Most published reports compare AUCs in absolute terms: “Classifier 1 has an AUC of 0.85, and classifier 2 has an AUC of 0.79, so classifier 1 is clearly better“. It is, however, possible to calculate whether differences in AUC are statistically significant. For full details, see the Hanley & McNeil (1982) paper listed below.
ROC Curve Analysis Tutorials
- A tutorial on producing ROC curves using the SigmaPlot software (PDF)

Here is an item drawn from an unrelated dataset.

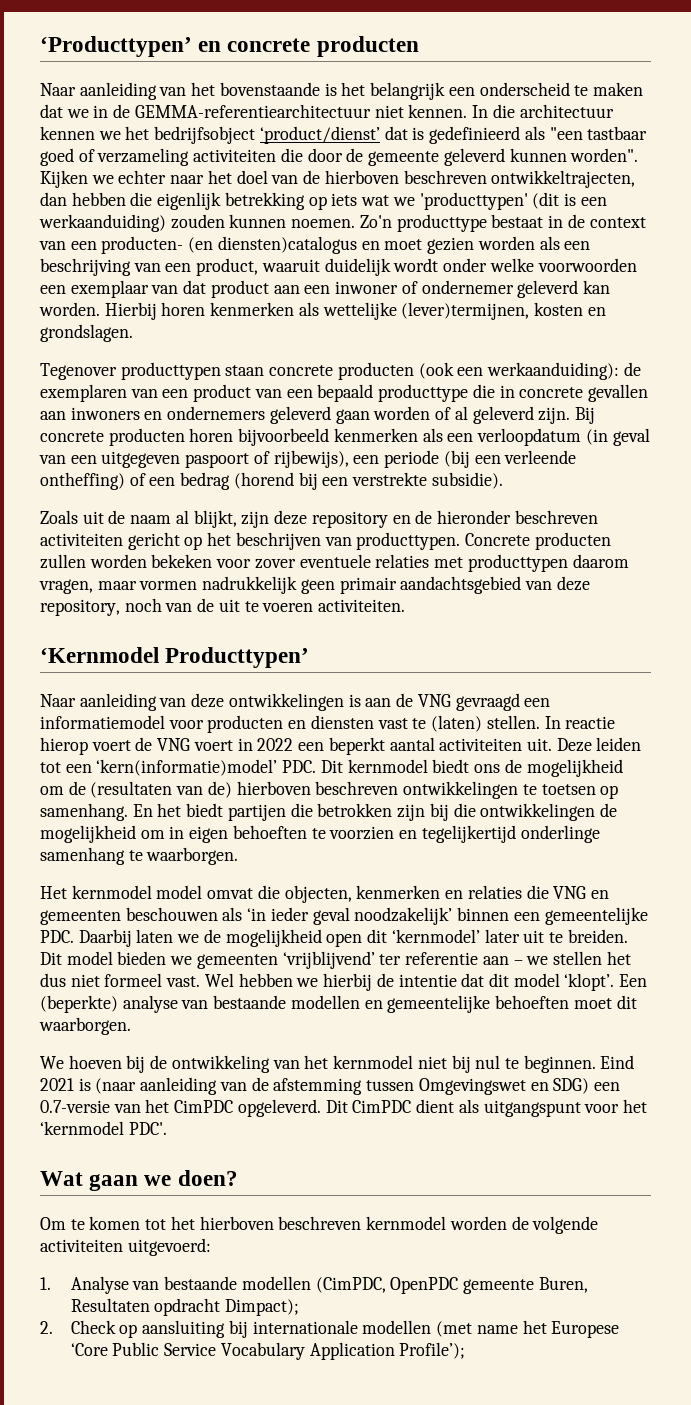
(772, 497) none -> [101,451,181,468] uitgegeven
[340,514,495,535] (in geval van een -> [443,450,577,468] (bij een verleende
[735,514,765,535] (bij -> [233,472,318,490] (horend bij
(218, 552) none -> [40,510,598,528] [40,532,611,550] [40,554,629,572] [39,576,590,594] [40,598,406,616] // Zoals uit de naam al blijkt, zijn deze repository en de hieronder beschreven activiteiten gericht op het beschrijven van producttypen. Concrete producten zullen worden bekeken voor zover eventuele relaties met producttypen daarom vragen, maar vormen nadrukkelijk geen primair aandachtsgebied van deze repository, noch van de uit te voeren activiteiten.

- A YouTube tutorial for SPSS from TheRMUoHP Biostatistics Resource Channel
- Documentation for the pROC package inR (PDF)
When To Use ROC Curve Analysis
In this post I have used a biomedical example, and ROC curves are widely used in the biomedical sciences. The technique is, however, applicable to any classifier producing a score for each case, rather than a binary decision.
Neural networks and many statistical algorithms are examples of appropriate classifiers, while approaches such as decision trees are less suited. Algorithms which have only two possible outcomes (such as the cancer / no cancer example used here) are most suited to this approach.
Any sort of data which can be fed into appropriate classifiers can be subjected to ROC curve analysis.
- A classic paper on using ROC curves, old, but still very relevant: Hanley, J. A. and B. J. McNeil (1982). “The meaning and use of the area under a receiver operating characteristic (ROC) curve.” Radiology 143(1): 29-36.
- And a nice, more recent, review article with a focus on medical diagnostics: Hajian-Tilaki K. “Receiver Operating Characteristic (ROC) Curve Analysis for Medical Diagnostic Test Evaluation“. Caspian Journal of Internal Medicine 2013;4(2):627-635.
- Just to demonstrate the use of ROC curves in financial applications: Petro Lisowsky (2010) “Seeking Shelter: Empirically Modeling Tax Shelters Using Financial Statement Information“. The Accounting Review: September 2010, Vol. 85, No. 5, pp. 1693-1720.